FROM debian:bookworm
ADD --checksum=sha256:24454f830cdb571e2c4ad15481119c43b3cafd48dd869a9b2945d1036d1dc68d \
    https://artifacts.example/certs/zscaler-cert.pem /usr/local/share/ca-certificates/zscaler-cert.pem
RUN apt-get update && \
    apt-get install -y ca-certificates && \
    update-ca-certificates

Using multi-stage builds

For multi-stage builds where certificates are needed in the final runtime image, ensure the certificate installation occurs in the final stage.

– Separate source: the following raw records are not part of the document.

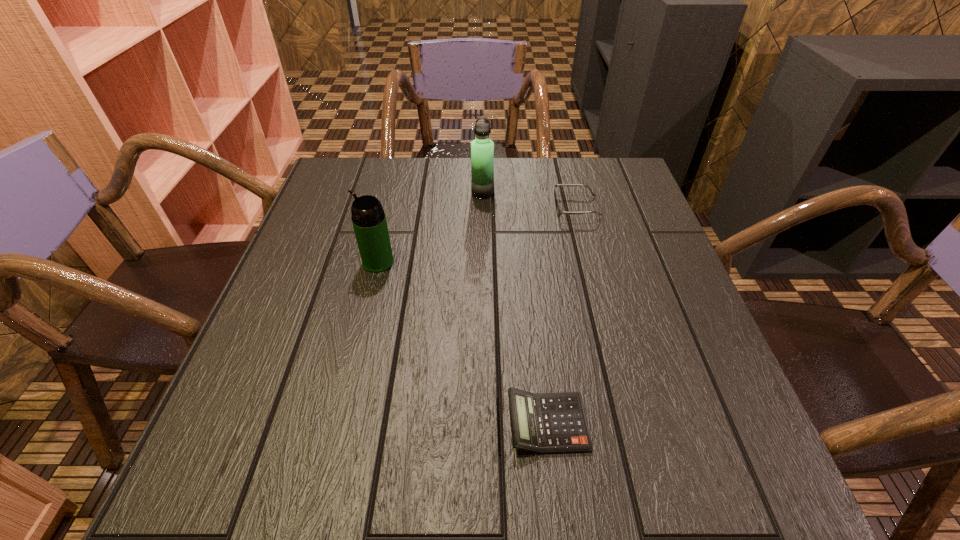
Locate an element on the screen. Image resolution: width=960 pixels, height=540 pixels. free space located 0.130m from the spout of the leftmost object is located at coordinates (305, 262).

Where is `free spot located 0.230m on the front-facing side of the sunglasses`? The image size is (960, 540). free spot located 0.230m on the front-facing side of the sunglasses is located at coordinates (467, 207).

Locate an element on the screen. This screenshot has height=540, width=960. vacant space located 0.260m on the front-facing side of the sunglasses is located at coordinates (455, 207).

Find the location of a particular element. The width and height of the screenshot is (960, 540). vacant area situated on the front-facing side of the sunglasses is located at coordinates (524, 207).

Identify the location of free location located 0.110m on the left of the second object from right to left. This screenshot has height=540, width=960. (442, 423).

Find the location of `thermos bottle located in the far edge section of the desktop`. thermos bottle located in the far edge section of the desktop is located at coordinates (482, 148).

The image size is (960, 540). Find the location of `sunglasses that is at the far edge`. sunglasses that is at the far edge is located at coordinates (559, 211).

You are a GUI agent. You are given a task and a screenshot of the screen. Output one action in this format:
    pyautogui.click(x=<x>, y=<y>)
    Task: Click on the object that is positioned at the near edge
    The width and height of the screenshot is (960, 540).
    Given the screenshot: What is the action you would take?
    pyautogui.click(x=545, y=423)

You are a GUI agent. You are given a task and a screenshot of the screen. Output one action in this format:
    pyautogui.click(x=<x>, y=<y>)
    Task: Click on the object situated at the right edge
    This screenshot has width=960, height=540.
    Given the screenshot: What is the action you would take?
    pyautogui.click(x=559, y=211)

You are a GUI agent. You are given a task and a screenshot of the screen. Output one action in this format:
    pyautogui.click(x=<x>, y=<y>)
    Task: Click on the object that is at the far right corner
    
    Given the screenshot: What is the action you would take?
    pyautogui.click(x=559, y=211)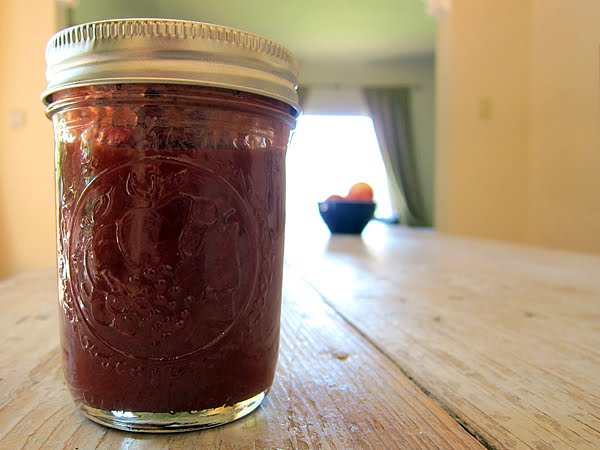
The height and width of the screenshot is (450, 600). What are the coordinates of `glass` in the screenshot? It's located at (223, 220).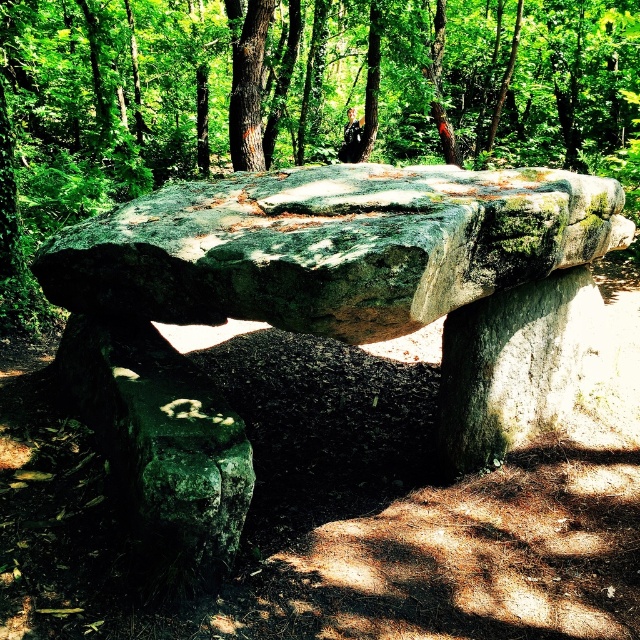
You are standing in the forest near the ancient stone structure. You notice two points marked on the ground. One is at coordinates point (236, 294) and the other is at point (545, 163). If you want to walk towards the point that is closer to you, which coordinate should you head towards?

You should head towards point (236, 294) because it is in front of point (545, 163), meaning it is closer to your current position.

You are a hiker exploring the forest and come across the ancient stone structure. You see the green mossy stone bench at center and the green mossy rock at center. Which one is positioned to the left side from your perspective?

The green mossy stone bench at center is positioned to the left of the green mossy rock at center.

You are a hiker who has stumbled upon this ancient stone structure in the forest. You want to sit down for a rest. Which of the two objects at the center, the green mossy stone bench at center or the green mossy rock at center, is more accessible for you to reach immediately?

The green mossy stone bench at center is closer to the viewer than the green mossy rock at center, so it is more accessible for you to reach immediately.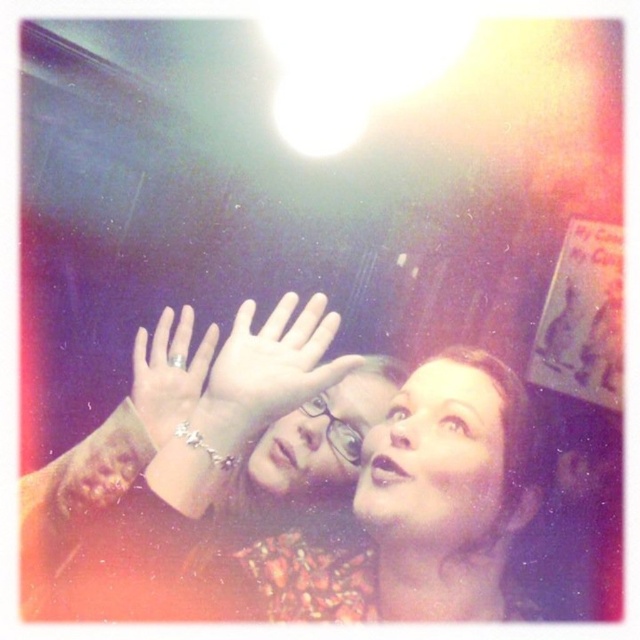
What do you see at coordinates (435, 460) in the screenshot? This screenshot has height=640, width=640. I see `smooth skin face at upper center` at bounding box center [435, 460].

Does smooth skin face at upper center have a greater height compared to silver metallic ring at upper center?

Yes.

In order to click on smooth skin face at upper center in this screenshot , I will do `click(435, 460)`.

Is point (292, 403) more distant than point (355, 387)?

No.

Who is lower down, matte skin hand at center or matte glass face at upper center?

matte glass face at upper center is lower down.

The height and width of the screenshot is (640, 640). Describe the element at coordinates (269, 368) in the screenshot. I see `matte skin hand at center` at that location.

This screenshot has width=640, height=640. I want to click on matte skin hand at center, so click(269, 368).

Based on the photo, is smooth skin face at upper center to the left of matte skin hand at center from the viewer's perspective?

In fact, smooth skin face at upper center is to the right of matte skin hand at center.

Where is `smooth skin face at upper center`? This screenshot has width=640, height=640. smooth skin face at upper center is located at coordinates (x=435, y=460).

FROM debian:bookworm AS build
WORKDIR /build
RUN apt-get update && apt-get install -y \
    build-essential \
    cmake \
    curl \
    git
RUN --mount=target=. cmake -B output/

FROM debian:bookworm-slim AS final
ADD --checksum=sha256:24454f830cdb571e2c4ad15481119c43b3cafd48dd869a9b2945d1036d1dc68d \
    https://artifacts.example/certs/zscaler-cert.pem /usr/local/share/ca-certificates/zscaler-cert.pem
RUN apt-get update && \
    apt-get install -y ca-certificates && \
    update-ca-certificates
WORKDIR /app
COPY --from=build /build/output/bin .
ENTRYPOINT ["/app/bin"]

Conclusion

Embedding the Zscaler root certificate directly into your Docker images ensures that containers run smoothly within Zscaler-proxied environments. By using this approach, you reduce potential runtime errors and create a consistent, auditable configuration that allows for smooth Docker operations within a monitored network.